- _Quoted passage_:
# Owed Wages/Holiday pay and liquidation



## singinvestor (9 Jun 2009)

Hi there – I worked for a company that recently went into liquidation.  I have applied (via the liquidators) to the Department of Enterprise and Employment for back pay including holiday pay due to me.  However, this only covers up to about 60% of what I am owed.  The company has since being sold on.  I believe I can apply as a creditor to have the remaining 40% paid to me out of the proceeds of the monies from the sale of the company.  Can anyone please advise if this is true and how I could go about doing this.  I have been unable to get any satisfactory answers from the liquidators other than they will contact me in regard to any monies due.

Thanks.


----------



## JQ2002 (9 Jun 2009)

http://www.askaboutmoney.com/showthread.php?t=113756

Above thread should be of some help.

You are entitled to 100% of the redundancy monies not 60%. The Liquidator is incorrect. However, any amount above your statutory entitlement would rank as a creditor in the Liquidator.

Regardless if the liquidator sold the Company or not, your payment is paid out of the Insolvency fund first and they make a claim to the liquidator on your behalf for the amount they paid you. In addition you make your claim for any amounts above the statutory amount received.


----------



## singinvestor (9 Jun 2009)

Thanks for the reply JQ.  Just to clarify, my query relates to unpaid wages and holiday pay I am owed and not statutory redundancy.

I have made an application to the Insolvency fund for my statutory payment, which probably won't come through for another few months.  Do you think it is best to wait for that to come first and then apply to the liquidators for any monies due above the statutory amount received? or should I apply to the liquidators now?

Thanks


----------



## jack2009 (9 Jun 2009)

Singinvestor, 

We need to understand why the liquidator only paid you 60% of what you are due?  Perhaps it is because you were earning overy €600 per week.  Or has the liquidator deducted tax at 40%?

- _Dataset extract_:
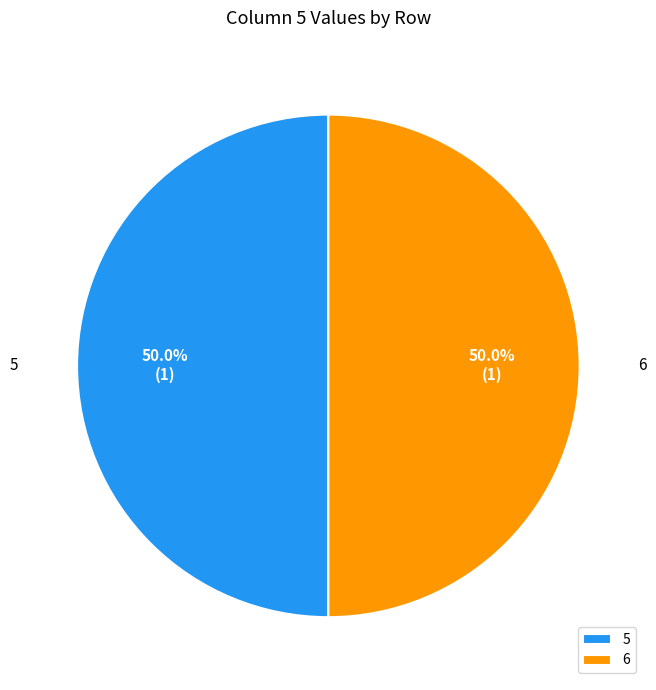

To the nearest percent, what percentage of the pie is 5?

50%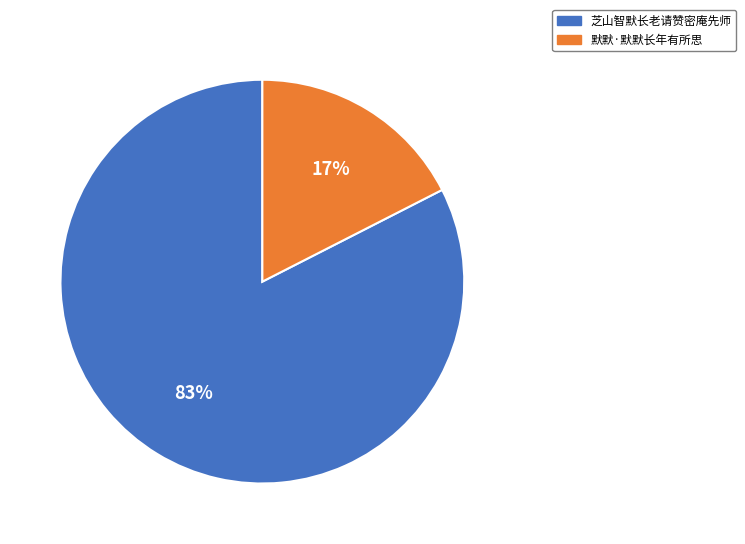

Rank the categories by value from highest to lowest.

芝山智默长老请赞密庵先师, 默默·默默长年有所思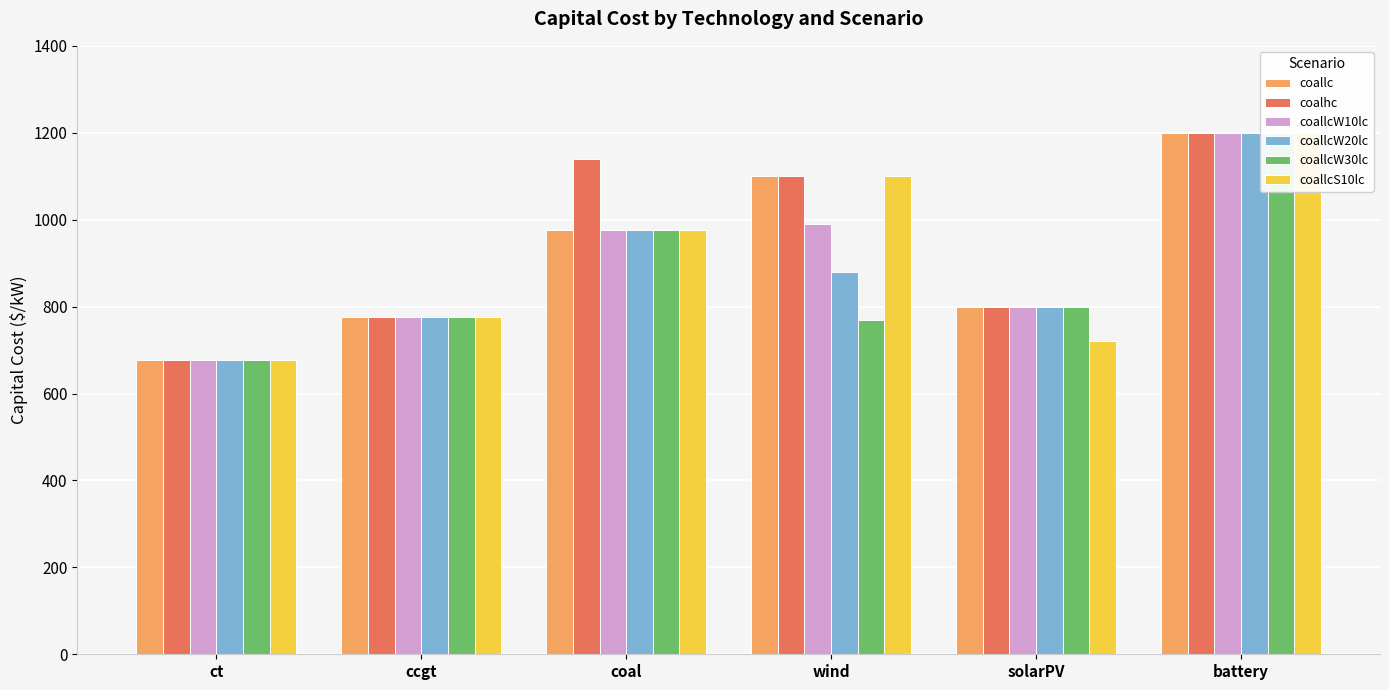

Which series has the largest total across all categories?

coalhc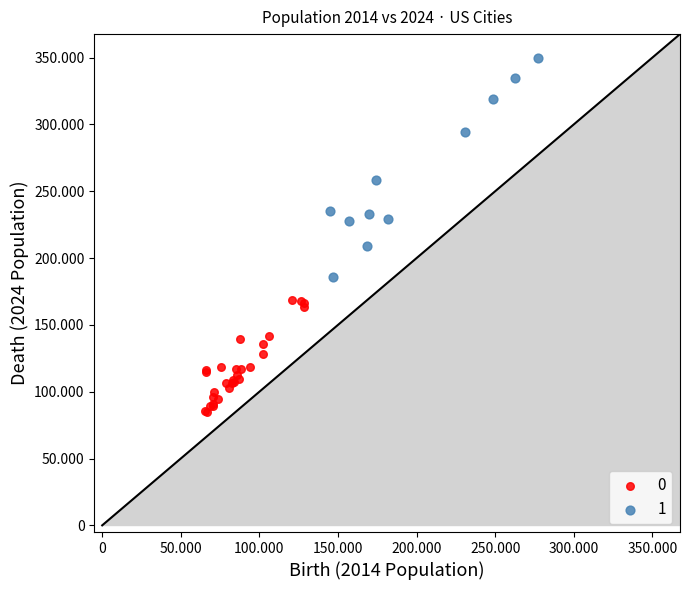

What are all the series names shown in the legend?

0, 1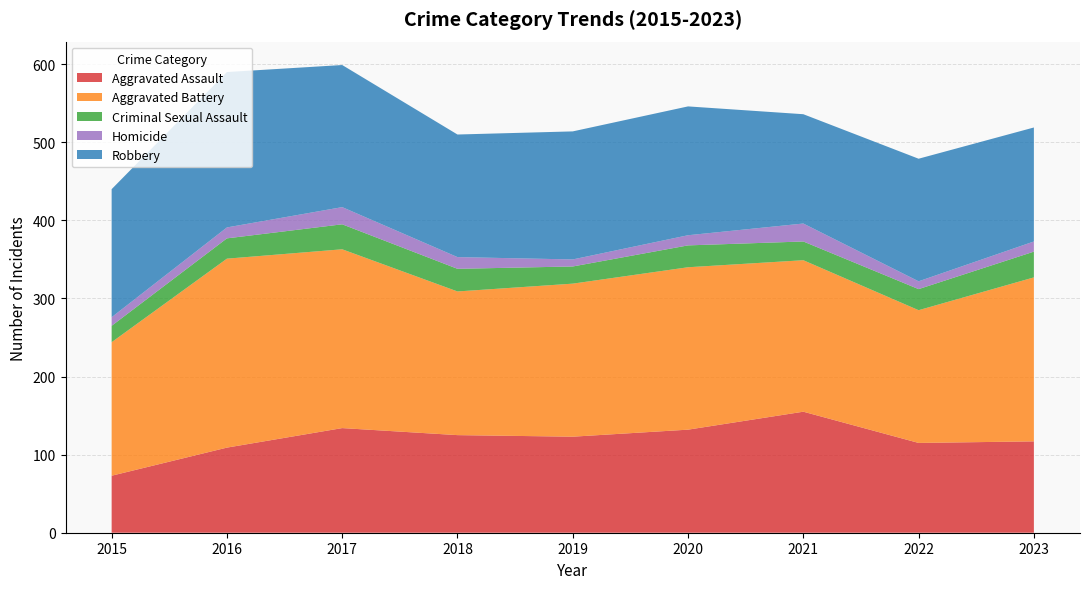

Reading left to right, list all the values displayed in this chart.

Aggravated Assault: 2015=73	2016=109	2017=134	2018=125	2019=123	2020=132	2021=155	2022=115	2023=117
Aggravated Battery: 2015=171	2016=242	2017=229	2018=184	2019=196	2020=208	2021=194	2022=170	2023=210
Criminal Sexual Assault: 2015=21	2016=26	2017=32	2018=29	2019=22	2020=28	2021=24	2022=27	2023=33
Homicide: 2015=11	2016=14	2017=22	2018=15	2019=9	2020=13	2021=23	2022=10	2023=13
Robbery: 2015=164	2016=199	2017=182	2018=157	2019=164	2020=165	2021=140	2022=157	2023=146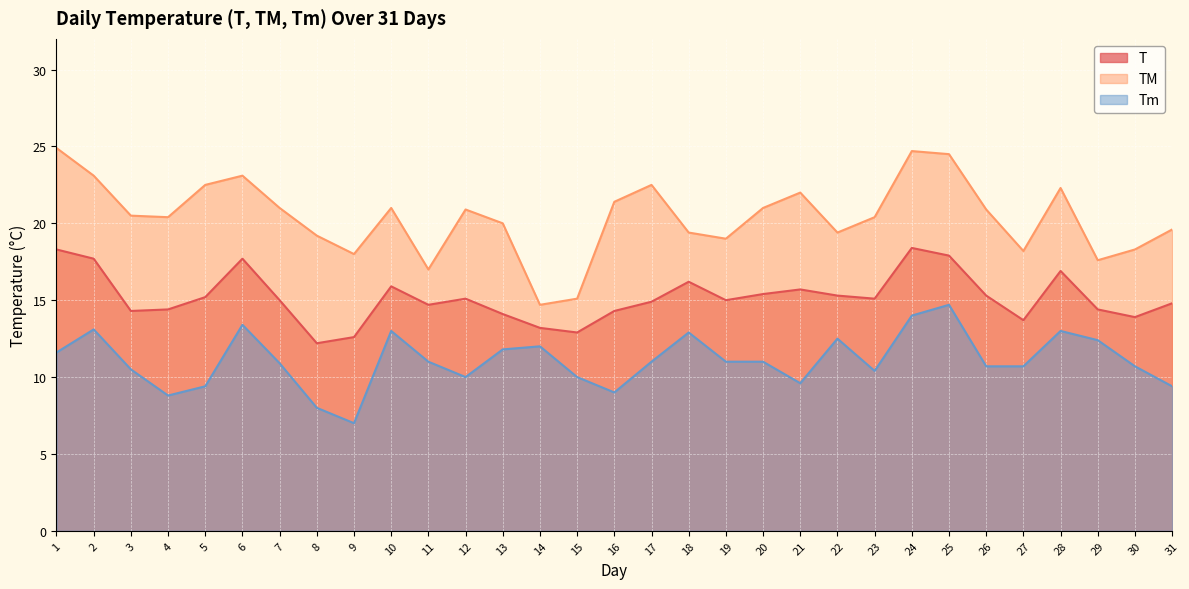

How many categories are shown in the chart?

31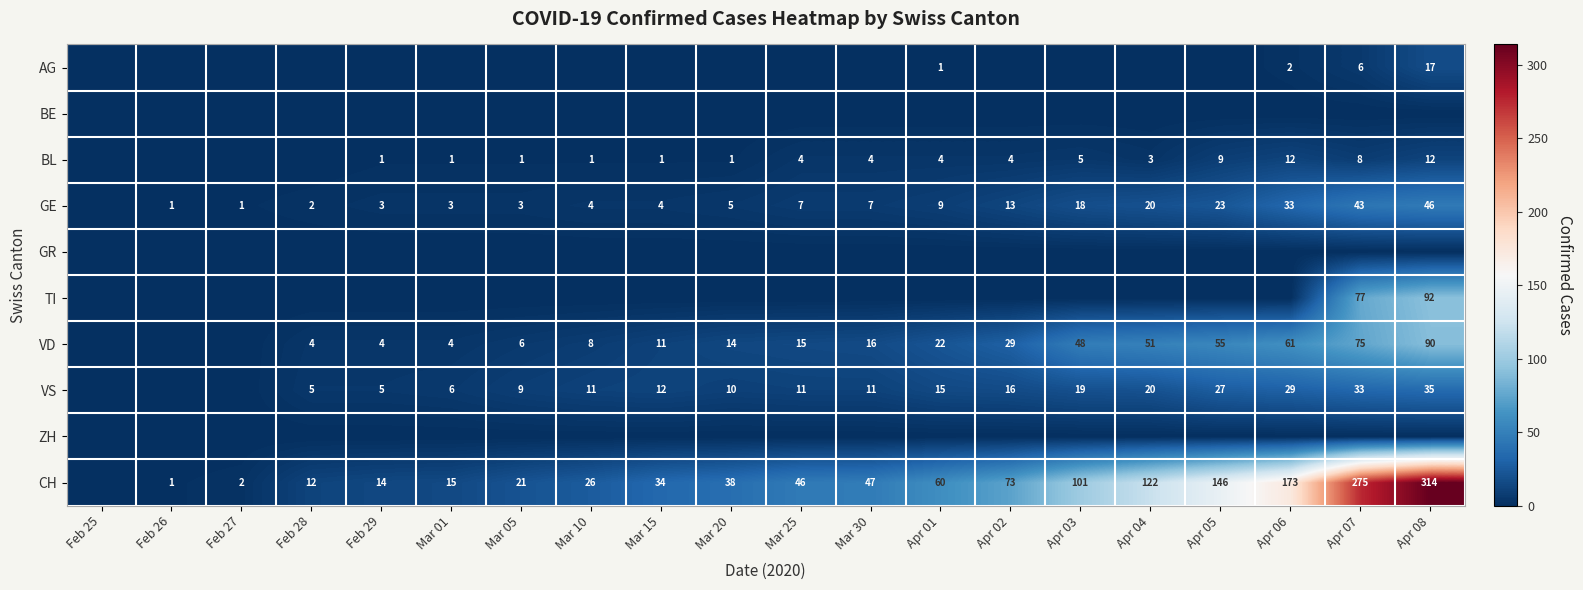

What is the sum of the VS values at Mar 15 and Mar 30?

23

- _Task instructions_:
1: In the forum thread on owed wages and liquidation, condense the paragraph that begins "Hi there – I worked for a company" into a short bulleted list that keeps its main facts.
2: Answer these questions using the forum thread on owed wages and liquidation:
(a) About what share of the money owed does singinvestor say the application covers?
(b) According to JQ2002, how would any amount above the statutory entitlement rank?
(c) What two possible reasons does jack2009 give for the poster receiving only 60%?
3: Extend the forum thread on owed wages and liquidation by writing the next reply.

- _Outputs by task_:
1:
- The poster's employer recently went into liquidation.
- Through the liquidators, the poster applied to the Department of Enterprise and Employment for back pay, including holiday pay.
- That covers only about 60% of what the poster is owed.
- The company has since been sold.
- The poster believes they can claim the remaining 40% as a creditor from the sale proceeds, and asks whether this is true and how to do it.
- The liquidators have said only that they will be in touch about any money due.

2:
(a) About 60%.
(b) As a creditor in the liquidation.
(c) The poster may have been earning over €600 per week, or the liquidator may have deducted tax at 40%.

3:
In general yes you are correct you can rank as a creditor the company and entitled to funds from the proceeds of the sale of the company.  However, from previous experience this payment will take a considerable amount of time.  Also, there may be no funds to pay this 40% balance (if it is due).

The full amount of your claim including statutory should have already been brought to the liquidator so dont wait for payments from the DETE.

I look forward to receiving further details.

Regards.


----------



## singinvestor (10 Jun 2009)

Hi Jack,

Yes you are correct, I was earning about €1000 per week.  Given the DETE only offer up to €600 per week under the Insolvency Fund, I would be due another 40%, which is where the 60%/40% split is coming from. The liquidators have details of the full amount of wages/holiday pay I am owed but to date have only made reference that they have applied to the DETE for my statutory redundancy in addition to unpaid wages etc under the Insolvency Fund.  My query really rests on the weekly €400 balance I will be still owed (assuming I get a weekly €600 payment from the DETE) and how I track this with the liquidators – will they automatically consider this as part of the liquidation process or do I need to make an official application as a creditor?  While I agree it will take some time for this all to be dealt with, I want to verify that my full claim for all monies due is adequately dealt with by the liquidators.

Thanks for the help.


----------



## JQ2002 (10 Jun 2009)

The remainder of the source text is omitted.